Ebbe una sola grande amicizia - prova, secondo certi critici, della sua latente omosessualità - Gustave Fallot, che conosce a 22 anni e con il quale va a vivere a Parigi mettendo tutto in comune, "camera, letto, tavolo, libri, soldi". "Come ti ho conosciuto, ti ho amato", gli scriverà quasi subito il giovane studente di Besançon il 5 dicembre del 1831, ma un'epidemia di colera del 1836 glielo porta via, e il dolore che prova ("Sentii che metà della mia vita e della mia anima m'erano state rubate: ero solo al mondo") lo precipita nella disperazione più nera. Passerà un'ora intera in sconsolata meditazione sulla sua tomba al Père-Lachaise.
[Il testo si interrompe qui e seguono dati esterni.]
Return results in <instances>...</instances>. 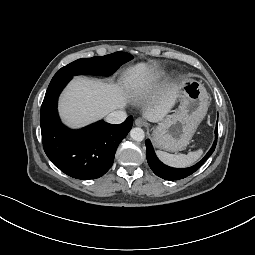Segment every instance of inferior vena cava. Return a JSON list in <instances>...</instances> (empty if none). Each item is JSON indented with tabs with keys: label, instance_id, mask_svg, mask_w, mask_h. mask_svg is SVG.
Listing matches in <instances>:
<instances>
[{
	"label": "inferior vena cava",
	"instance_id": "inferior-vena-cava-1",
	"mask_svg": "<svg viewBox=\"0 0 255 255\" xmlns=\"http://www.w3.org/2000/svg\"><path fill=\"white\" fill-rule=\"evenodd\" d=\"M127 114L123 110H116L109 113L106 117V121L111 124H120L125 121Z\"/></svg>",
	"mask_w": 255,
	"mask_h": 255
}]
</instances>
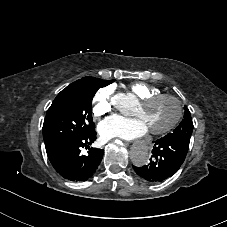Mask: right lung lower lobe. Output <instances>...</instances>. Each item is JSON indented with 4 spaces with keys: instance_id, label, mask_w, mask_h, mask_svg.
I'll return each mask as SVG.
<instances>
[{
    "instance_id": "obj_1",
    "label": "right lung lower lobe",
    "mask_w": 227,
    "mask_h": 227,
    "mask_svg": "<svg viewBox=\"0 0 227 227\" xmlns=\"http://www.w3.org/2000/svg\"><path fill=\"white\" fill-rule=\"evenodd\" d=\"M96 139L95 129L78 137H71L46 148L48 158L55 170L64 178L71 181H85L98 168L104 150L90 148ZM86 147L88 154H81Z\"/></svg>"
}]
</instances>
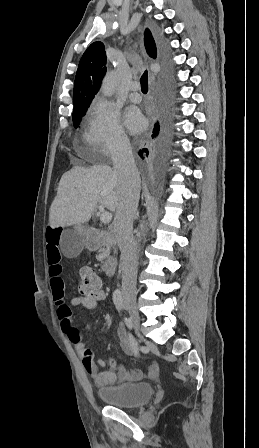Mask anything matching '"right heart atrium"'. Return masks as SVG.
I'll list each match as a JSON object with an SVG mask.
<instances>
[{"mask_svg": "<svg viewBox=\"0 0 259 448\" xmlns=\"http://www.w3.org/2000/svg\"><path fill=\"white\" fill-rule=\"evenodd\" d=\"M91 121L86 133L89 149L98 157H115L127 148L128 138L119 116L103 98L95 97L90 105Z\"/></svg>", "mask_w": 259, "mask_h": 448, "instance_id": "right-heart-atrium-1", "label": "right heart atrium"}]
</instances>
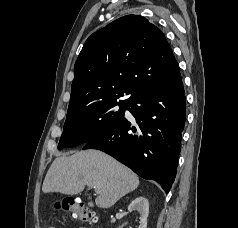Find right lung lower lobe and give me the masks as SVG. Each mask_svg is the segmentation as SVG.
<instances>
[{"label": "right lung lower lobe", "mask_w": 238, "mask_h": 228, "mask_svg": "<svg viewBox=\"0 0 238 228\" xmlns=\"http://www.w3.org/2000/svg\"><path fill=\"white\" fill-rule=\"evenodd\" d=\"M138 124L123 117L86 143L131 168L140 177L158 182L168 193L176 176L181 132L186 117L181 77L127 101Z\"/></svg>", "instance_id": "obj_1"}]
</instances>
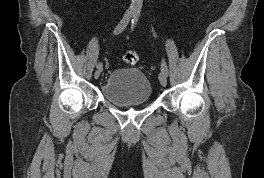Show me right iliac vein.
I'll return each mask as SVG.
<instances>
[{
    "mask_svg": "<svg viewBox=\"0 0 264 178\" xmlns=\"http://www.w3.org/2000/svg\"><path fill=\"white\" fill-rule=\"evenodd\" d=\"M101 72H102V68H99V69H97V70L95 71V73H94V77H95V79H97V78L100 76Z\"/></svg>",
    "mask_w": 264,
    "mask_h": 178,
    "instance_id": "obj_1",
    "label": "right iliac vein"
}]
</instances>
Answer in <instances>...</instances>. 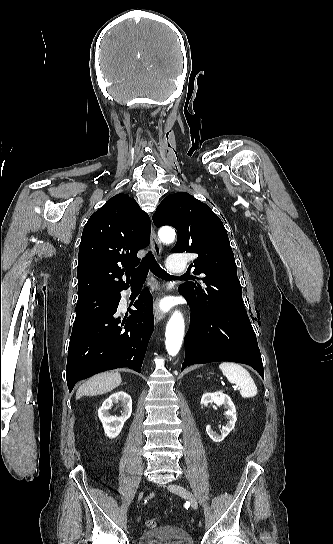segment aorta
<instances>
[{"label": "aorta", "instance_id": "obj_1", "mask_svg": "<svg viewBox=\"0 0 333 544\" xmlns=\"http://www.w3.org/2000/svg\"><path fill=\"white\" fill-rule=\"evenodd\" d=\"M159 238L164 243H172L175 239V231L170 227H162L159 230ZM184 318L179 311H175L169 319L165 332V345L169 355L176 356L181 348L184 336Z\"/></svg>", "mask_w": 333, "mask_h": 544}]
</instances>
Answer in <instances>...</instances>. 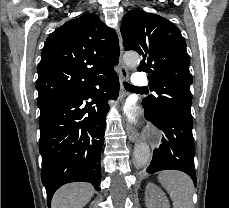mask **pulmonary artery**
Instances as JSON below:
<instances>
[{"label": "pulmonary artery", "mask_w": 229, "mask_h": 208, "mask_svg": "<svg viewBox=\"0 0 229 208\" xmlns=\"http://www.w3.org/2000/svg\"><path fill=\"white\" fill-rule=\"evenodd\" d=\"M135 76L145 77V72H136ZM148 82V78H133V87H146Z\"/></svg>", "instance_id": "pulmonary-artery-1"}]
</instances>
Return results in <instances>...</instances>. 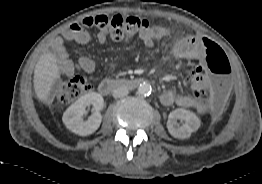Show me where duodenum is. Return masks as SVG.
Here are the masks:
<instances>
[{"label":"duodenum","mask_w":262,"mask_h":184,"mask_svg":"<svg viewBox=\"0 0 262 184\" xmlns=\"http://www.w3.org/2000/svg\"><path fill=\"white\" fill-rule=\"evenodd\" d=\"M145 82L143 78L104 79L98 85L102 95H109L116 88H134Z\"/></svg>","instance_id":"obj_1"}]
</instances>
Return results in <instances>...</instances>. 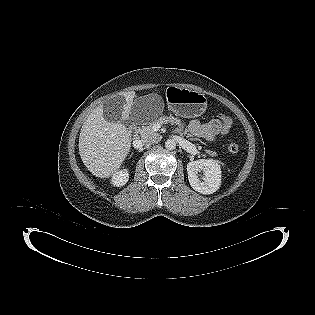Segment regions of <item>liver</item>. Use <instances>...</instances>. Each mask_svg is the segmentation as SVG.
I'll use <instances>...</instances> for the list:
<instances>
[{"label": "liver", "instance_id": "obj_1", "mask_svg": "<svg viewBox=\"0 0 315 315\" xmlns=\"http://www.w3.org/2000/svg\"><path fill=\"white\" fill-rule=\"evenodd\" d=\"M124 98V116L129 117L134 92ZM79 154L87 169L98 178H109L117 173L131 148V134L122 123L109 122L103 117V105L95 108L82 125Z\"/></svg>", "mask_w": 315, "mask_h": 315}]
</instances>
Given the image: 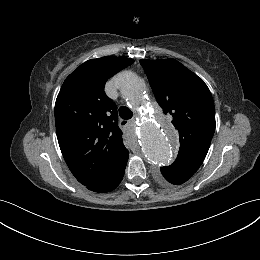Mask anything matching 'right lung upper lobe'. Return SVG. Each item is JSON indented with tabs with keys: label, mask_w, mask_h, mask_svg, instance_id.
<instances>
[{
	"label": "right lung upper lobe",
	"mask_w": 260,
	"mask_h": 260,
	"mask_svg": "<svg viewBox=\"0 0 260 260\" xmlns=\"http://www.w3.org/2000/svg\"><path fill=\"white\" fill-rule=\"evenodd\" d=\"M133 62L114 56L88 60L65 79L57 96L58 143L70 171L85 186L113 177L127 163L117 107L104 87Z\"/></svg>",
	"instance_id": "right-lung-upper-lobe-1"
}]
</instances>
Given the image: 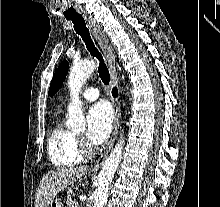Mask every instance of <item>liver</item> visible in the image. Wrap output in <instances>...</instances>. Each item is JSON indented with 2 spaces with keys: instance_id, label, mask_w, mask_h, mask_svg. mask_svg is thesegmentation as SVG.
<instances>
[{
  "instance_id": "6515ba94",
  "label": "liver",
  "mask_w": 220,
  "mask_h": 207,
  "mask_svg": "<svg viewBox=\"0 0 220 207\" xmlns=\"http://www.w3.org/2000/svg\"><path fill=\"white\" fill-rule=\"evenodd\" d=\"M86 172V166L57 168L49 171L40 180L35 198V207H48L61 190L72 185Z\"/></svg>"
}]
</instances>
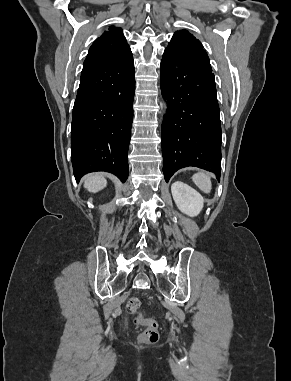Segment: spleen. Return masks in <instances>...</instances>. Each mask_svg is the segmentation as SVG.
Wrapping results in <instances>:
<instances>
[{
  "label": "spleen",
  "instance_id": "3e777b00",
  "mask_svg": "<svg viewBox=\"0 0 291 381\" xmlns=\"http://www.w3.org/2000/svg\"><path fill=\"white\" fill-rule=\"evenodd\" d=\"M193 182L204 193H210L212 188L211 178L205 172H198L192 176Z\"/></svg>",
  "mask_w": 291,
  "mask_h": 381
}]
</instances>
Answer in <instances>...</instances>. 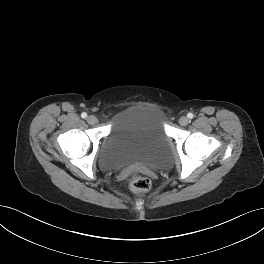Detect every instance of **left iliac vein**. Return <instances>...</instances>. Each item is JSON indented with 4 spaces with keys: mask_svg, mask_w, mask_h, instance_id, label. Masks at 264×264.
I'll list each match as a JSON object with an SVG mask.
<instances>
[{
    "mask_svg": "<svg viewBox=\"0 0 264 264\" xmlns=\"http://www.w3.org/2000/svg\"><path fill=\"white\" fill-rule=\"evenodd\" d=\"M179 123L182 125V126H187L188 123H189V119L186 117V116H183L179 119Z\"/></svg>",
    "mask_w": 264,
    "mask_h": 264,
    "instance_id": "1",
    "label": "left iliac vein"
}]
</instances>
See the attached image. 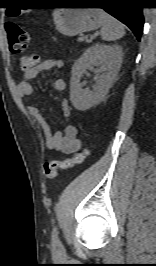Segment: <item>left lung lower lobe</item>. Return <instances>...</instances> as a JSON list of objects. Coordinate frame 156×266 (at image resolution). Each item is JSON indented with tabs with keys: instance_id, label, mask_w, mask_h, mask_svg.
I'll return each mask as SVG.
<instances>
[{
	"instance_id": "left-lung-lower-lobe-1",
	"label": "left lung lower lobe",
	"mask_w": 156,
	"mask_h": 266,
	"mask_svg": "<svg viewBox=\"0 0 156 266\" xmlns=\"http://www.w3.org/2000/svg\"><path fill=\"white\" fill-rule=\"evenodd\" d=\"M68 3L79 5H99L95 7L103 8L107 13L114 16L127 25L138 41H140L144 18L142 7L137 5L136 0H68Z\"/></svg>"
}]
</instances>
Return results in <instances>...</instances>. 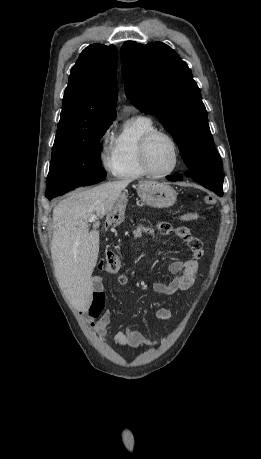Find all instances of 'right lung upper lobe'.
I'll return each mask as SVG.
<instances>
[{
  "instance_id": "1",
  "label": "right lung upper lobe",
  "mask_w": 261,
  "mask_h": 459,
  "mask_svg": "<svg viewBox=\"0 0 261 459\" xmlns=\"http://www.w3.org/2000/svg\"><path fill=\"white\" fill-rule=\"evenodd\" d=\"M117 61L114 45L93 44L82 51L64 91L57 139L112 123L118 94Z\"/></svg>"
}]
</instances>
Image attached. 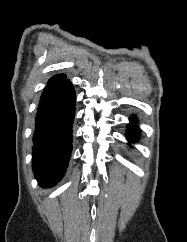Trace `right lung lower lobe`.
Instances as JSON below:
<instances>
[{"label":"right lung lower lobe","mask_w":187,"mask_h":242,"mask_svg":"<svg viewBox=\"0 0 187 242\" xmlns=\"http://www.w3.org/2000/svg\"><path fill=\"white\" fill-rule=\"evenodd\" d=\"M75 91L62 77L48 82L41 95L33 136L32 167L40 186H54L63 177L72 151Z\"/></svg>","instance_id":"obj_1"}]
</instances>
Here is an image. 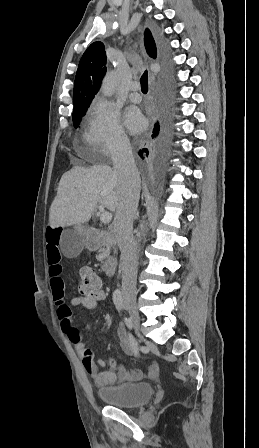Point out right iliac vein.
I'll return each instance as SVG.
<instances>
[{
    "label": "right iliac vein",
    "mask_w": 259,
    "mask_h": 448,
    "mask_svg": "<svg viewBox=\"0 0 259 448\" xmlns=\"http://www.w3.org/2000/svg\"><path fill=\"white\" fill-rule=\"evenodd\" d=\"M125 307L130 314L131 323L136 333H138L140 327V315L137 309L136 302L132 299H127L125 301Z\"/></svg>",
    "instance_id": "1"
}]
</instances>
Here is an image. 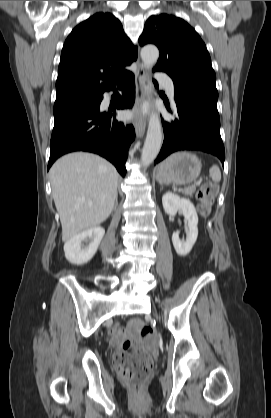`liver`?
<instances>
[{"label":"liver","mask_w":271,"mask_h":418,"mask_svg":"<svg viewBox=\"0 0 271 418\" xmlns=\"http://www.w3.org/2000/svg\"><path fill=\"white\" fill-rule=\"evenodd\" d=\"M119 174L91 153L63 156L50 169L52 195L62 225V241L104 222L114 209Z\"/></svg>","instance_id":"liver-1"}]
</instances>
La corrispondenza epistolare di Proudhon sarà pubblicata postuma, nel 1875, dove si paleserà, al di là dei giudizi speculativi di certa critica, un'inequivocabile profonda amicizia, uno stato naturale di reciproca complicità.
Proudhon per metà della sua esistenza sarà tormentato da una malattia cronica. Tornato a Besancon sperando in una ripresa delle sue condizioni di salute, si aggrava sempre più e la notte del 19 gennaio muore, quattro giorni dopo il suo sessantaquattresimo compleanno. Il giorno dopo migliaia di popolani gli renderanno l'estremo omaggio.